Inhibitors of the non-receptor spleen tyrosine kinase (Syk) are being developed to treat a variety of allergic and autoimmune disorders, as well as some types of cancer, but researchers at Georgetown University Medical Center have cautioned that Syk controls the growth of normal breast cells and prevents the development of breast cancer.
Although it is not known what causes loss of Syk function, Syk is negatively correlated with invasion and metastasis of tumour cells and, as breast tumours progress, more and more Syk protein is lost. Since total knock-out of Syk is perinatally lethal, the researchers created mice with only one copy of the gene and found that loss of the single allele led to increased proliferation and invasion of normal breast cells in the mouse mammary gland during puberty, and resulted in development of breast cancer in adulthood.
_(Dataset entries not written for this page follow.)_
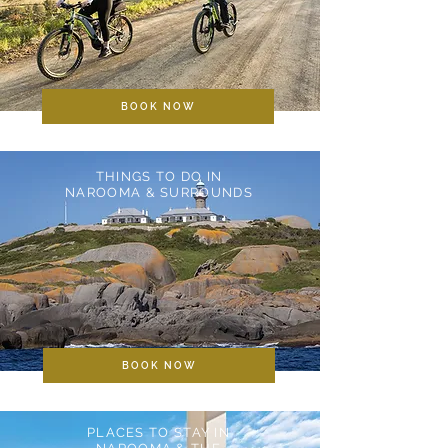
BOOK NOW
THINGS TO DO IN
NAROOMA & SURROUNDS
BOOK NOW
PLACES TO STAY IN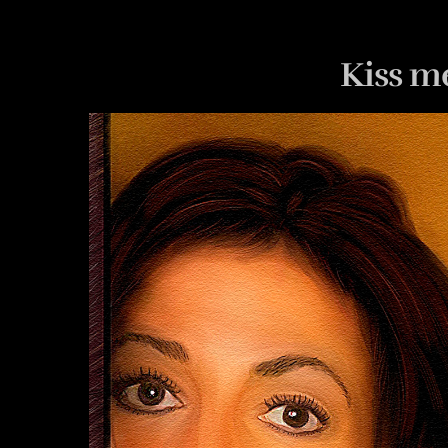
Kiss m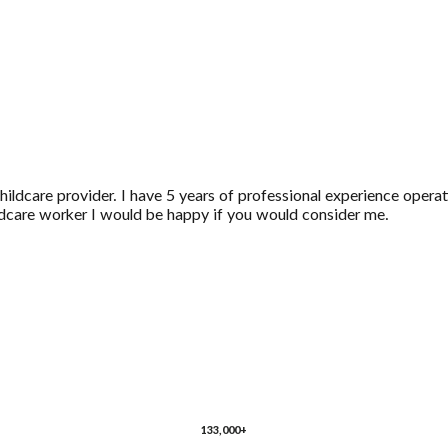
ldcare provider. I have 5 years of professional experience operati
ildcare worker I would be happy if you would consider me.
133,000+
siRNA or shRNA knockdown of Syk protein in cultures of normal human breast epithelial cells also dramatically increased proliferation and invasion. Syk loss was shown to release inhibition of a number of signalling pathways that are normally repressed in epithelial cells and that promote increased proliferation, motility, and invasiveness. The findings, which were published on October 15th in the journal PLoS ONE, suggest that Syk plays an important role in controlling growth as breast tissue develops and acts as a tumour suppressor for breast cancer. The finding that only partial loss of Syk function in mice was sufficient to induce mammary carcinomas underscores the potential risk of Syk inhibition in promoting breast cancer. The team hope that identification of the pathways that are negatively regulated by Syk will ultimately provide new targets for the treatment of breast cancer.